A long view of California’s climate
Study examines centuries of data to understand climate–wildfire links
Deadly severe wildfires in California have scientists scrutinizing the underlying factors that could influence future extreme events. Using climate simulations and paleoclimate data dating back to the 16th century, a recent study looks closely at long-term upper-level wind and related moisture patterns to find clues.
The new research published by the Proceedings of the National Academy of Sciences USA examines jet stream and moisture patterns in California over a centuries-long time period—1571 to 2013—which is nearly four times longer than the instrumental period of record that begins in the latter part of the 19th century. The length of the study enhances the understanding of dynamics that may contribute to extreme impacts from wildfires, as well as precipitation extremes. The work provides a stronger foundation and a longer-term perspective for evaluating regional natural hazards within California and the economic risks to one of the world's largest economies.
Between 2012 and 2018, several deadly and costly extreme wildfire events impacted California, including some of the state’s largest and most destructive wildfires on record. In 2018, California experienced several of its costliest, deadliest, and largest wildfires to date, according to records that date back to 1933. Such extreme events, which are tracked by NCEI in its Billion-Dollar Weather and Climate Disasters reports, prompt concern for the future.
Each scientist on the research team brought different perspectives and necessary knowledge to the study. These included expertise in paleoclimatology and paleoecology as well as wildfire research. The international, multi-disciplinary approach needed to execute the research underscored the many factors that can contribute to extreme weather and climate events.
The jet stream and moisture
Moisture in California is largely regulated by the strength and position of the North Pacific Jet (NPJ) stream, high-altitude winds that sweep into the state from the west during the cooler wet season. The study evaluated the NPJ between December and February. The strength and position of the winds influence regional conditions that carry over into the warmer dry season, when wildfires are more prone to occur.

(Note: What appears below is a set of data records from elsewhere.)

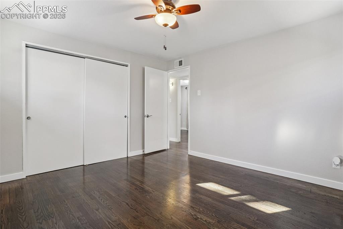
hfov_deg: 90.0
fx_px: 171
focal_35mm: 18
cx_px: 172
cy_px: 114
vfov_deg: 67.3
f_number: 8
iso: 400
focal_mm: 12
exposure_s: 1/10
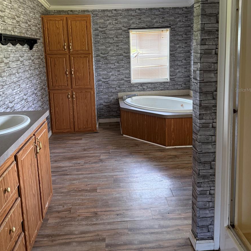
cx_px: 127
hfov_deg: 55.6
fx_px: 238
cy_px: 90
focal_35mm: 29
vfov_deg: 54.8
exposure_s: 1/60
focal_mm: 6.76
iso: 250
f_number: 1.78
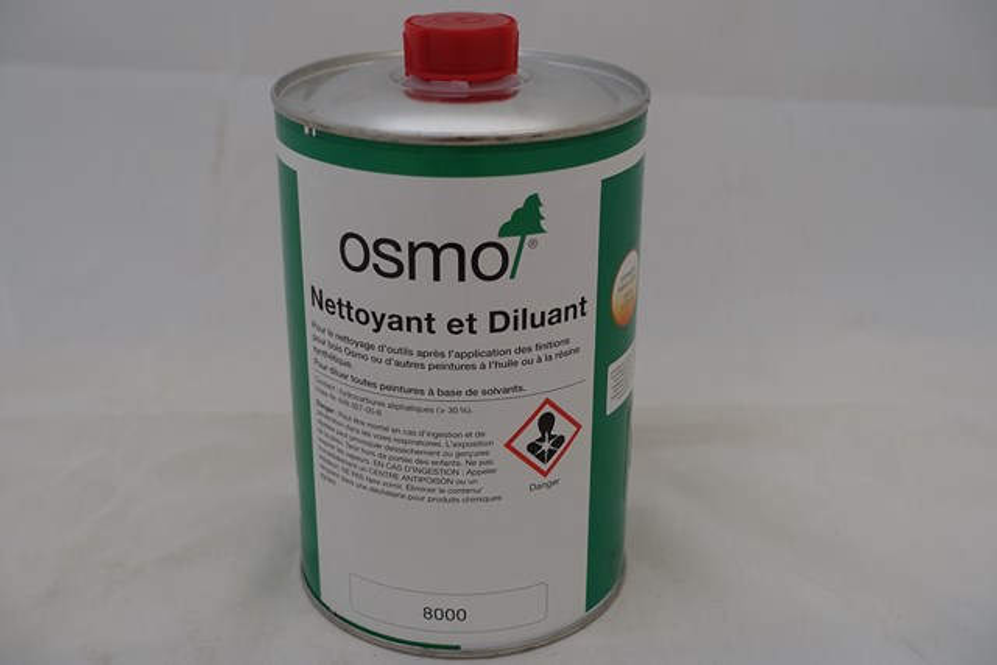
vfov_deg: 27.5
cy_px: 332
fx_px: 1357
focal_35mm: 49
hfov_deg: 40.3
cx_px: 498
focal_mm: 17.9
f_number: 3.2
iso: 200
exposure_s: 1/50
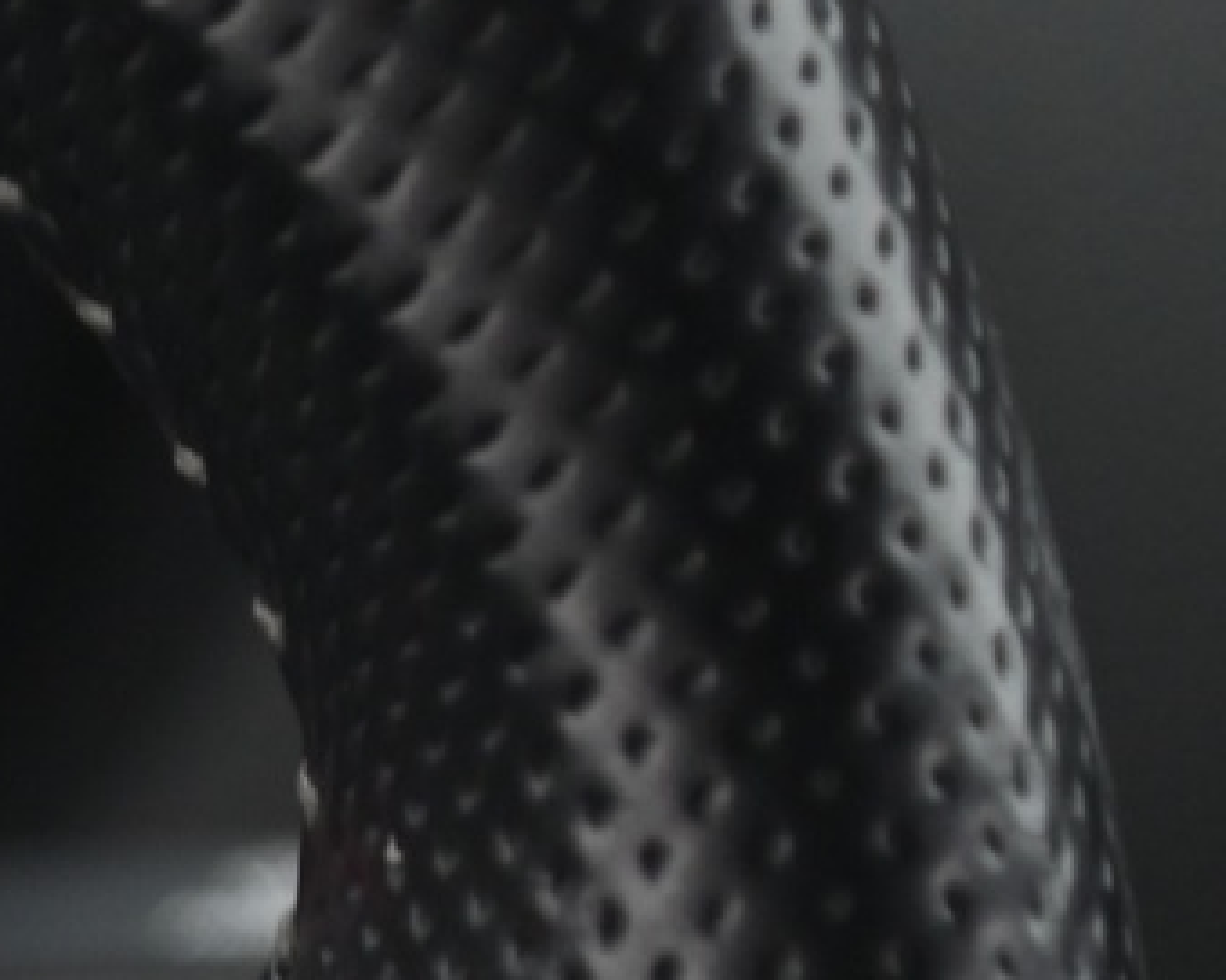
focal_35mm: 539
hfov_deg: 3.6
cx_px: -872
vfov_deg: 2.9
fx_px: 19552
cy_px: 1776
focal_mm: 120
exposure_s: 1/15
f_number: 4
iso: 2000
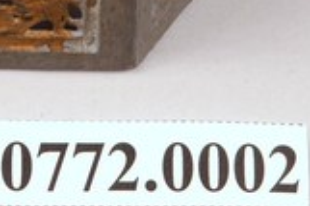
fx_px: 3596
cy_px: -151
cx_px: -37
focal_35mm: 418
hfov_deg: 4.9
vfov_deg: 3.3
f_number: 13
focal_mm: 70
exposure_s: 1/100
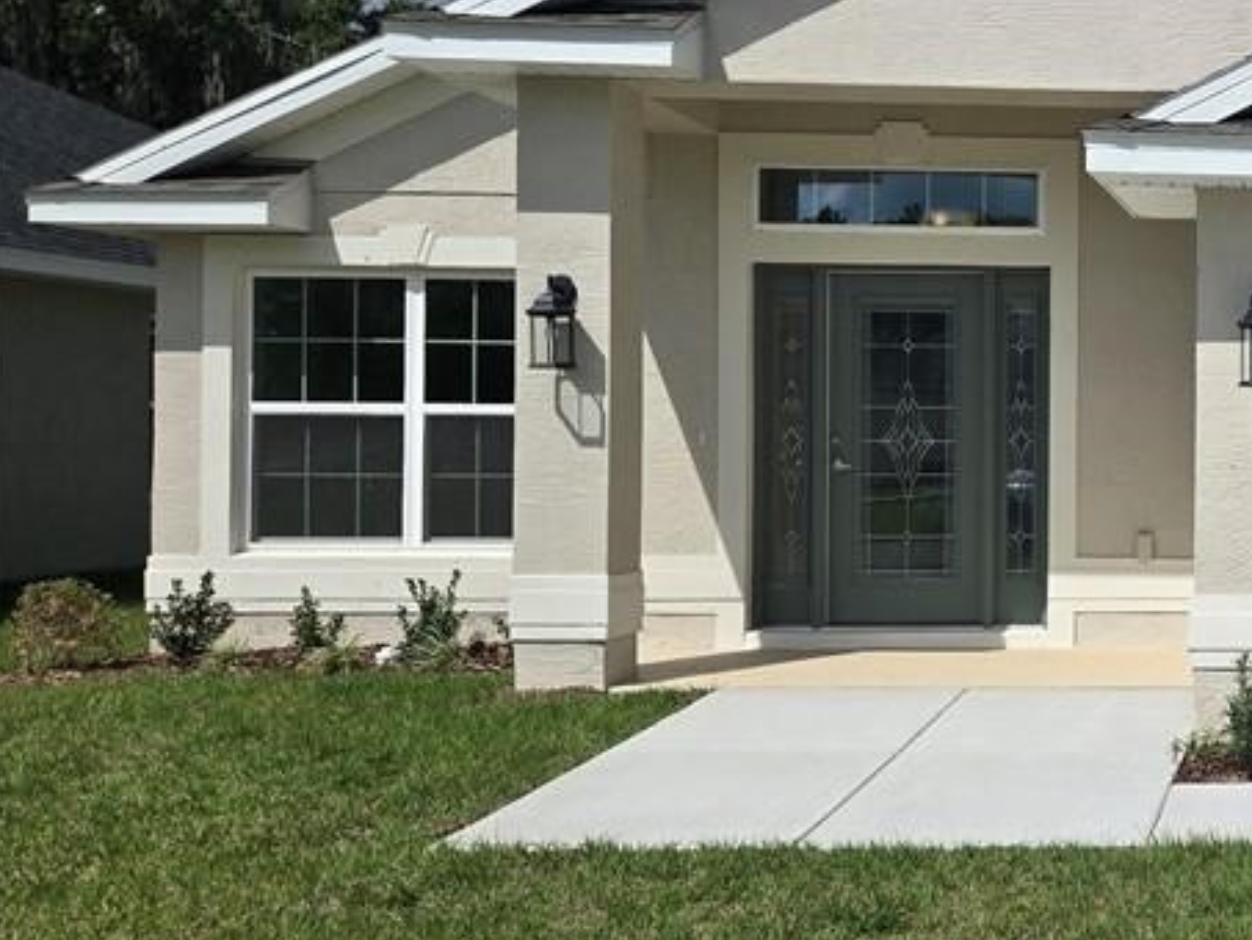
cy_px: 442
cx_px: 1404
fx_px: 1881
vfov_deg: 28.0
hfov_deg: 32.1
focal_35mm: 52
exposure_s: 1/4769
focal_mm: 5.4
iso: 25
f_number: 1.8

The wet-season NPJ thus becomes an important precursor of summer fire conditions.
To build a better understanding of the influence of the NPJ over time, scientists focused on winter NPJ variability in a period of over 400 years. Using paleoclimatological and historical data, such as tree rings and historical fire records, past conditions were reconstructed to show connections between the NPJ and moisture and forest fire extremes.
The team wanted to gain a greater sense of conditions before and after fire suppression methods became more standard in 1904. The researchers constructed a list of low- and high-fire years in the Sierra Nevada for 1600–1903 from the paleo records. Extreme instances from both pre- and post-suppression period were then evaluated.
Very recently, 2017 bucked a pattern seen in the longer record. The severe Tubbs and Thomas fires of 2017, a high-precipitation year, overrode the NPJ’s historical relationship with low-fire extremes after cool seasons of very high moisture. Extreme precipitation had compromised the Oroville Spillway earlier that year in addition to bringing about dangerous floods and landslides. Prior to modern fire suppression, the paleoclimatic reconstruction showed no cases of a high-precipitation year coupled with a high-fire year. If warming continues, as is the scientific consensus, then significant wet season rain and snow may not ensure a quiet fire season afterward.
“Recent California fires during wet NPJ extremes may be early evidence of this change,” the paper states.
Besides fire risk and its associated health and economic impacts, such a change could alter species distribution, forest composition, and ecosystems.
Along with NCEI, contributors to the study came from the Helmholtz-Zentrum Geesthacht Centre for Materials and Coastal Research in Germany and the Integrated Climate System Analysis and Prediction (CLiSAP) Cluster of Excellence at the University of Hamburg, The University of Arizona’s Laboratory of Tree-Ring Research, and Penn State University’s Department of Geography and Earth and Environmental Systems Institute.